= Beginning of Section =
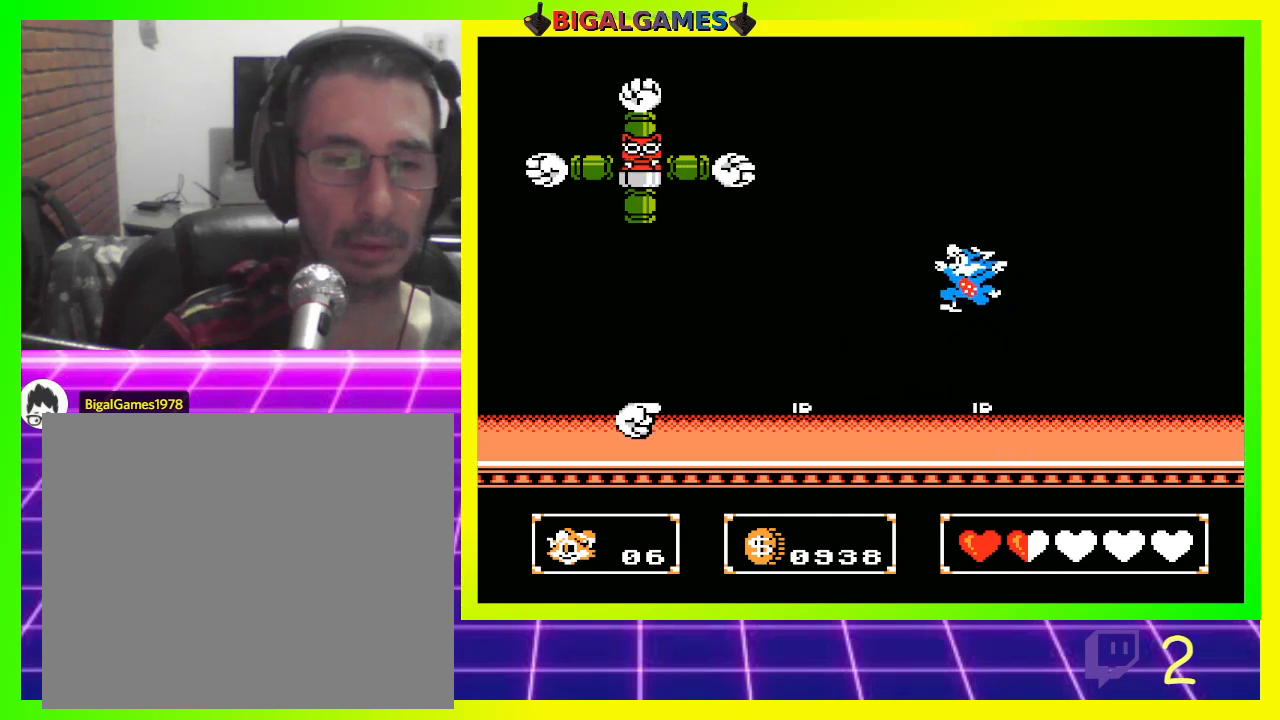
{"buttons": ["CIRCLE", "DPAD_RIGHT"], "left_stick": "center", "right_stick": "center", "events": [[133, "DPAD_RIGHT", "down"], [400, "CIRCLE", "down"]]}
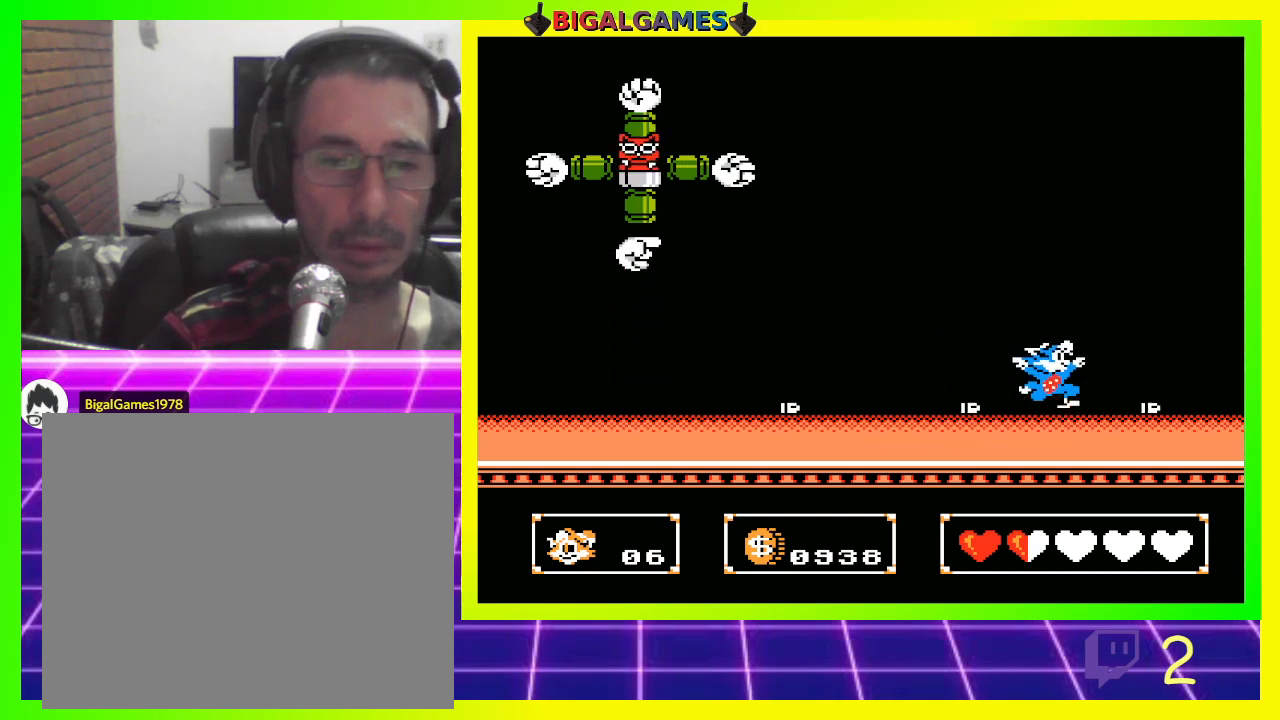
{"buttons": ["DPAD_RIGHT"], "left_stick": "center", "right_stick": "center", "events": [[67, "CIRCLE", "up"], [67, "DPAD_RIGHT", "up"], [133, "DPAD_LEFT", "down"], [333, "DPAD_LEFT", "up"], [400, "DPAD_RIGHT", "down"]]}
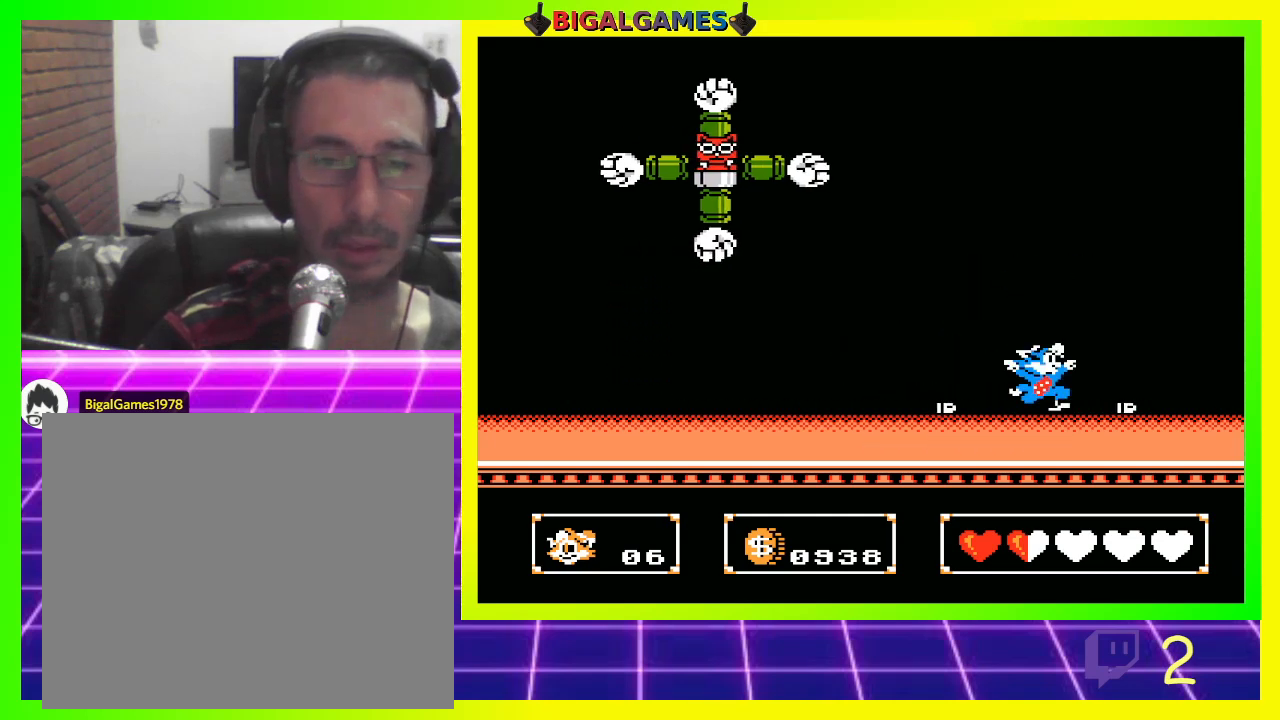
{"buttons": ["DPAD_LEFT"], "left_stick": "center", "right_stick": "center", "events": [[167, "CIRCLE", "down"], [267, "DPAD_RIGHT", "up"], [300, "DPAD_LEFT", "down"], [333, "CIRCLE", "up"]]}
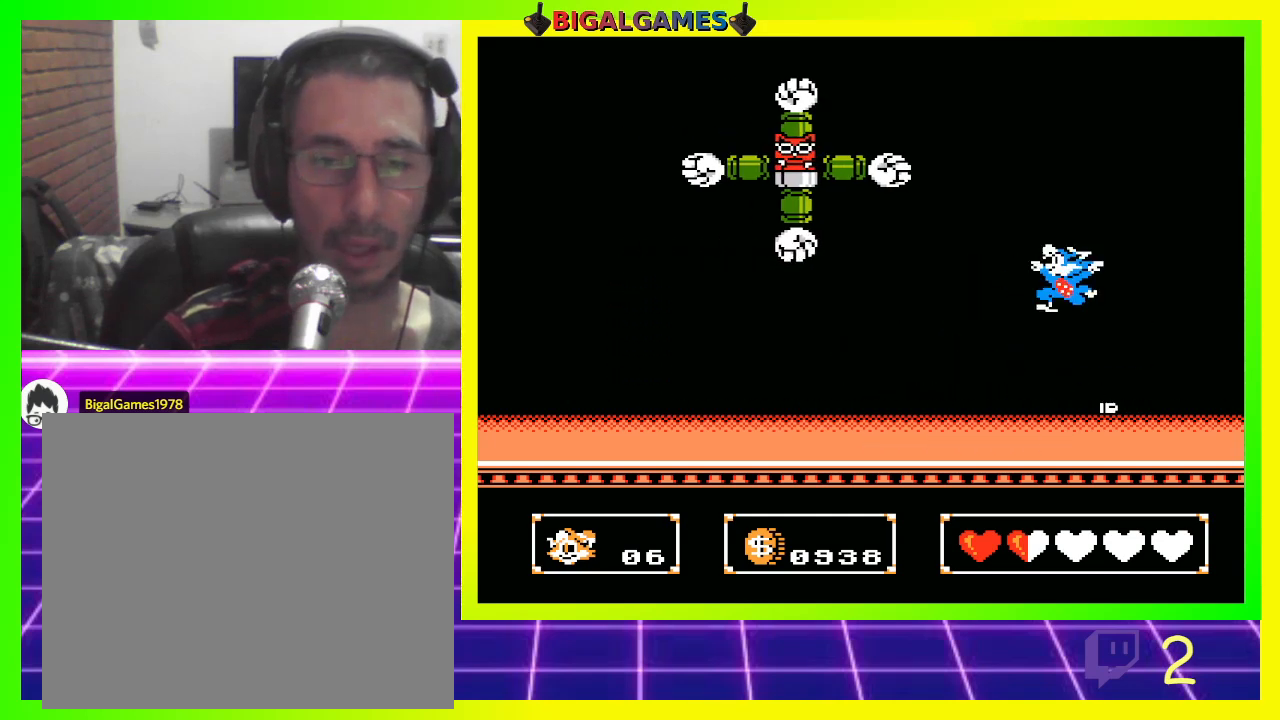
{"buttons": ["DPAD_LEFT"], "left_stick": "center", "right_stick": "center", "events": []}
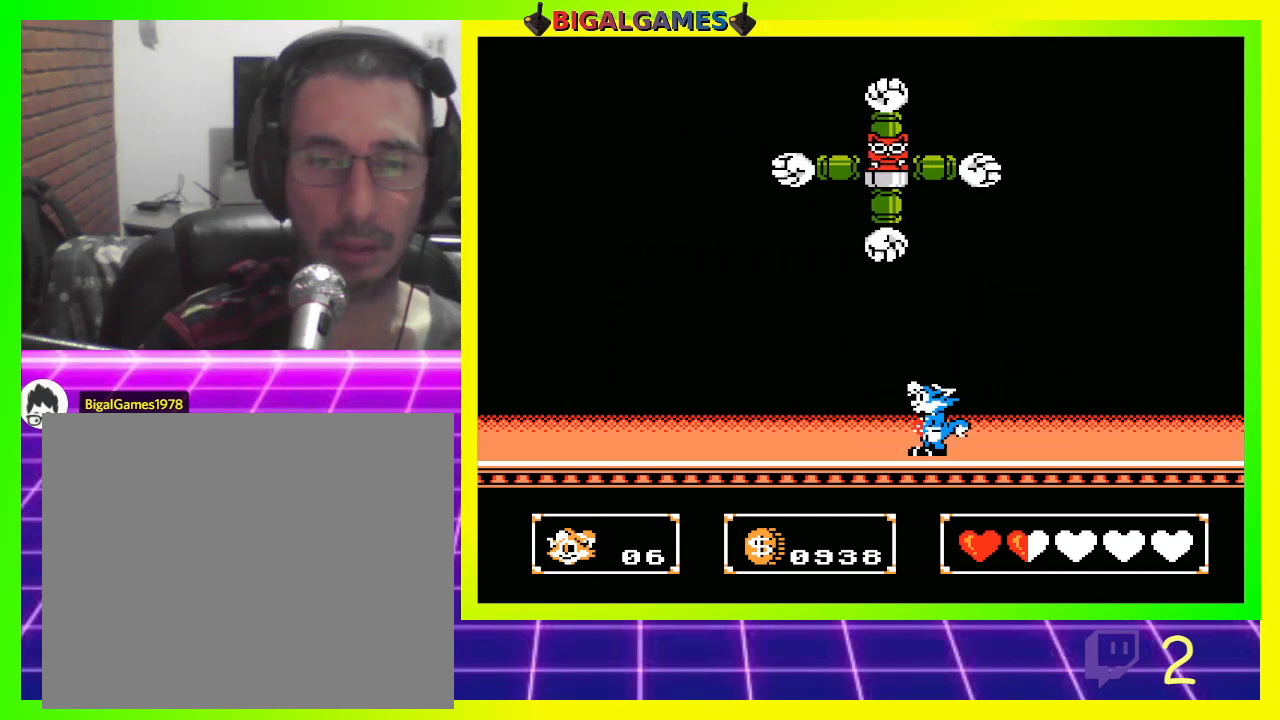
{"buttons": ["CIRCLE", "DPAD_UP", "DPAD_RIGHT"], "left_stick": "center", "right_stick": "center", "events": [[400, "DPAD_LEFT", "up"], [400, "DPAD_RIGHT", "down"], [433, "CIRCLE", "down"], [433, "DPAD_UP", "down"]]}
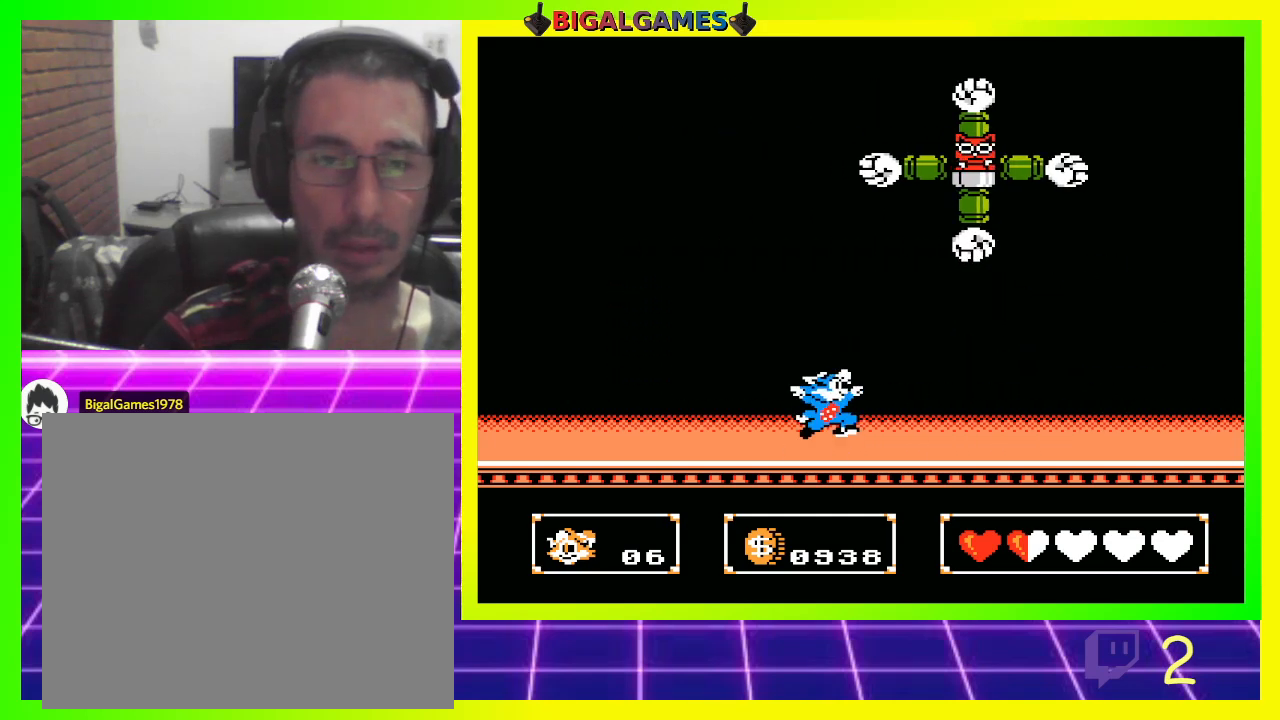
{"buttons": [], "left_stick": "center", "right_stick": "center", "events": [[33, "CIRCLE", "up"], [100, "CROSS", "down"], [200, "CROSS", "up"], [233, "DPAD_RIGHT", "up"], [267, "DPAD_UP", "up"]]}
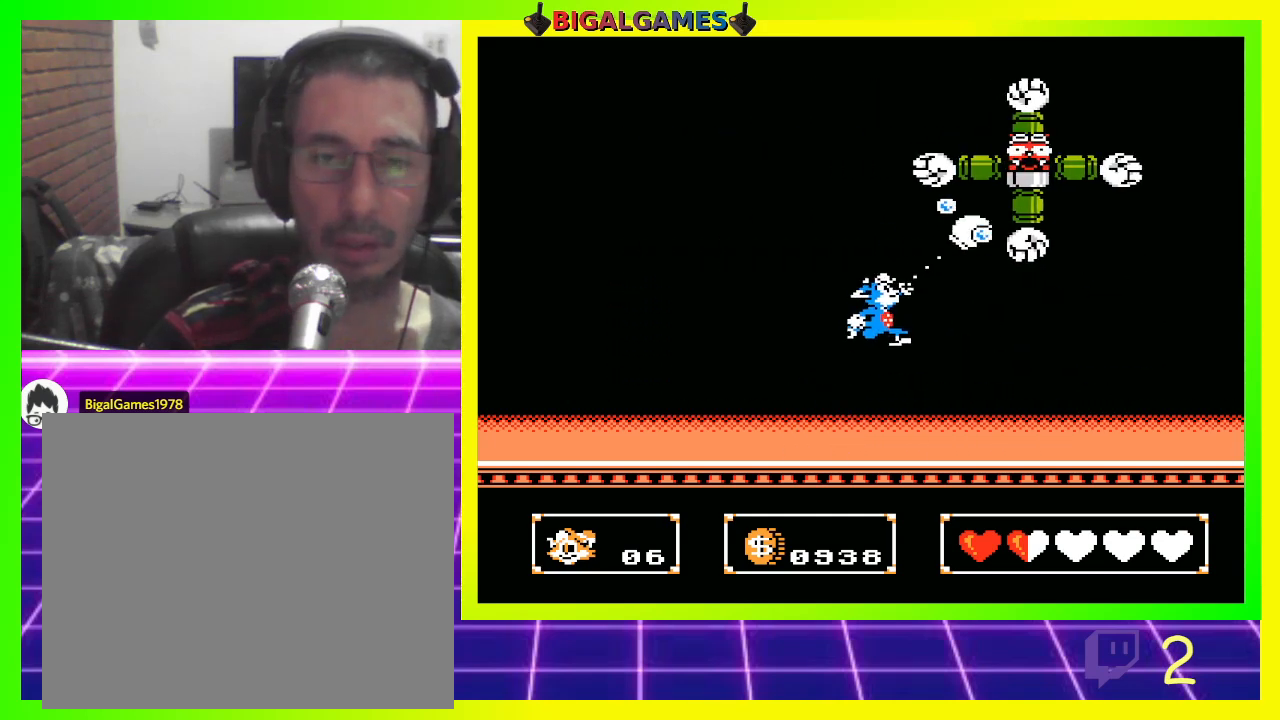
{"buttons": ["CROSS", "DPAD_UP", "DPAD_RIGHT"], "left_stick": "center", "right_stick": "center", "events": [[33, "DPAD_LEFT", "down"], [200, "DPAD_LEFT", "up"], [300, "CIRCLE", "down"], [300, "DPAD_RIGHT", "down"], [300, "DPAD_UP", "down"], [433, "CIRCLE", "up"], [500, "CROSS", "down"]]}
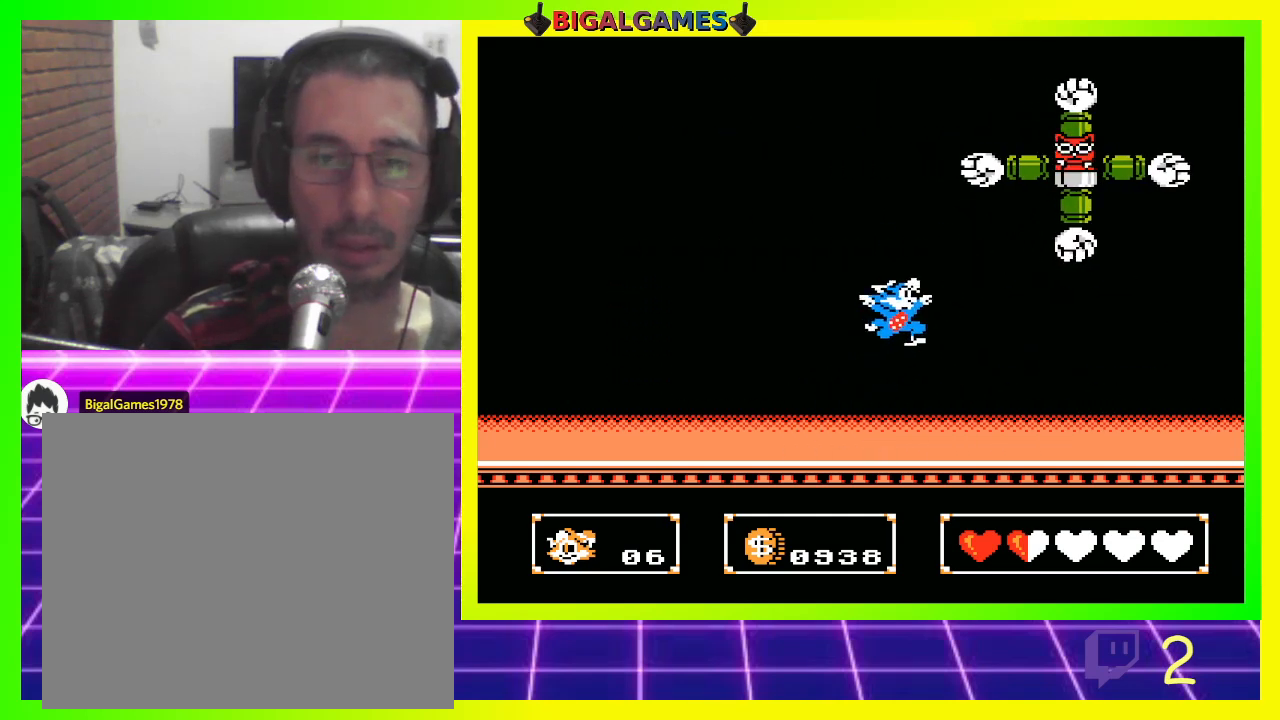
{"buttons": ["DPAD_LEFT"], "left_stick": "center", "right_stick": "center", "events": [[100, "CROSS", "up"], [133, "DPAD_RIGHT", "up"], [133, "DPAD_UP", "up"], [400, "DPAD_LEFT", "down"]]}
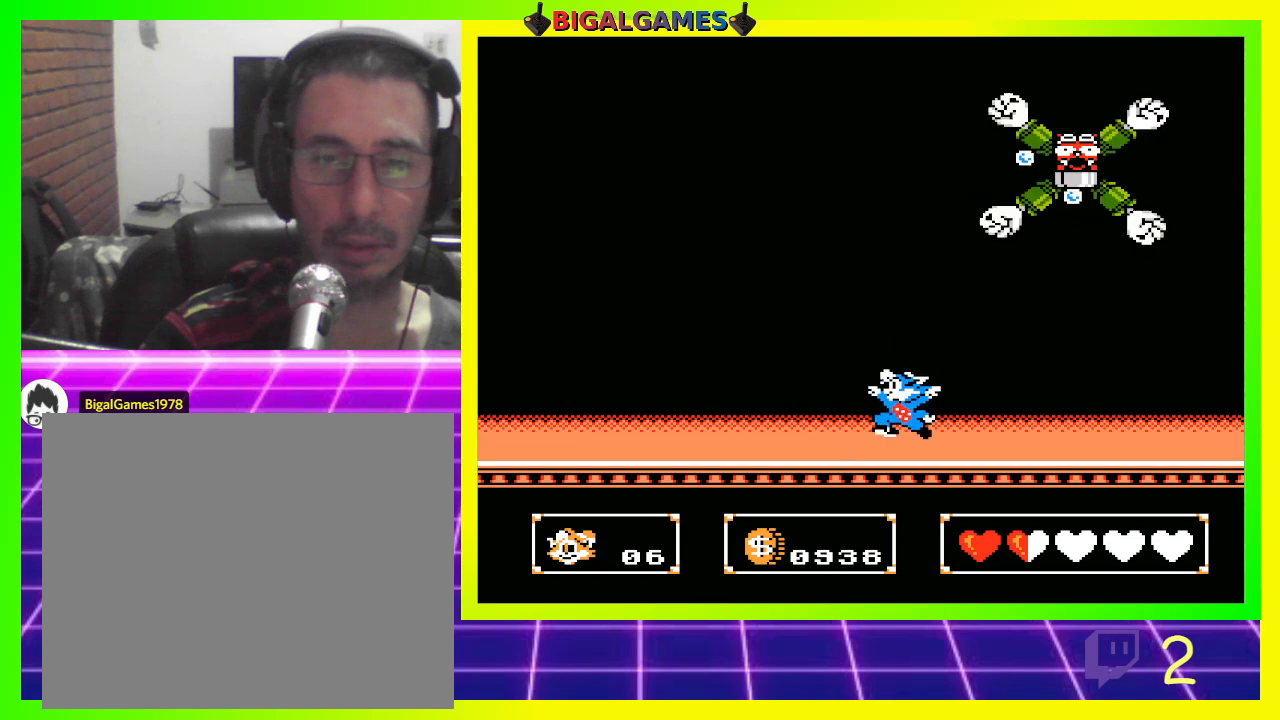
{"buttons": ["CROSS", "DPAD_UP", "DPAD_RIGHT"], "left_stick": "center", "right_stick": "center", "events": [[167, "DPAD_LEFT", "up"], [267, "DPAD_UP", "down"], [300, "CIRCLE", "down"], [333, "DPAD_RIGHT", "down"], [400, "CIRCLE", "up"], [500, "CROSS", "down"]]}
= End of Section =
▶ EXERCISE DETAILS: Return an exact transcription of the material, with its pictures left out.

▶ EXERCISE OUTPUT:
{"buttons": ["CIRCLE", "DPAD_RIGHT"], "left_stick": "center", "right_stick": "center", "events": [[133, "DPAD_RIGHT", "down"], [400, "CIRCLE", "down"]]}
{"buttons": ["DPAD_RIGHT"], "left_stick": "center", "right_stick": "center", "events": [[67, "CIRCLE", "up"], [67, "DPAD_RIGHT", "up"], [133, "DPAD_LEFT", "down"], [333, "DPAD_LEFT", "up"], [400, "DPAD_RIGHT", "down"]]}
{"buttons": ["DPAD_LEFT"], "left_stick": "center", "right_stick": "center", "events": [[167, "CIRCLE", "down"], [267, "DPAD_RIGHT", "up"], [300, "DPAD_LEFT", "down"], [333, "CIRCLE", "up"]]}
{"buttons": ["DPAD_LEFT"], "left_stick": "center", "right_stick": "center", "events": []}
{"buttons": ["CIRCLE", "DPAD_UP", "DPAD_RIGHT"], "left_stick": "center", "right_stick": "center", "events": [[400, "DPAD_LEFT", "up"], [400, "DPAD_RIGHT", "down"], [433, "CIRCLE", "down"], [433, "DPAD_UP", "down"]]}
{"buttons": [], "left_stick": "center", "right_stick": "center", "events": [[33, "CIRCLE", "up"], [100, "CROSS", "down"], [200, "CROSS", "up"], [233, "DPAD_RIGHT", "up"], [267, "DPAD_UP", "up"]]}
{"buttons": ["CROSS", "DPAD_UP", "DPAD_RIGHT"], "left_stick": "center", "right_stick": "center", "events": [[33, "DPAD_LEFT", "down"], [200, "DPAD_LEFT", "up"], [300, "CIRCLE", "down"], [300, "DPAD_RIGHT", "down"], [300, "DPAD_UP", "down"], [433, "CIRCLE", "up"], [500, "CROSS", "down"]]}
{"buttons": ["DPAD_LEFT"], "left_stick": "center", "right_stick": "center", "events": [[100, "CROSS", "up"], [133, "DPAD_RIGHT", "up"], [133, "DPAD_UP", "up"], [400, "DPAD_LEFT", "down"]]}
{"buttons": ["CROSS", "DPAD_UP", "DPAD_RIGHT"], "left_stick": "center", "right_stick": "center", "events": [[167, "DPAD_LEFT", "up"], [267, "DPAD_UP", "down"], [300, "CIRCLE", "down"], [333, "DPAD_RIGHT", "down"], [400, "CIRCLE", "up"], [500, "CROSS", "down"]]}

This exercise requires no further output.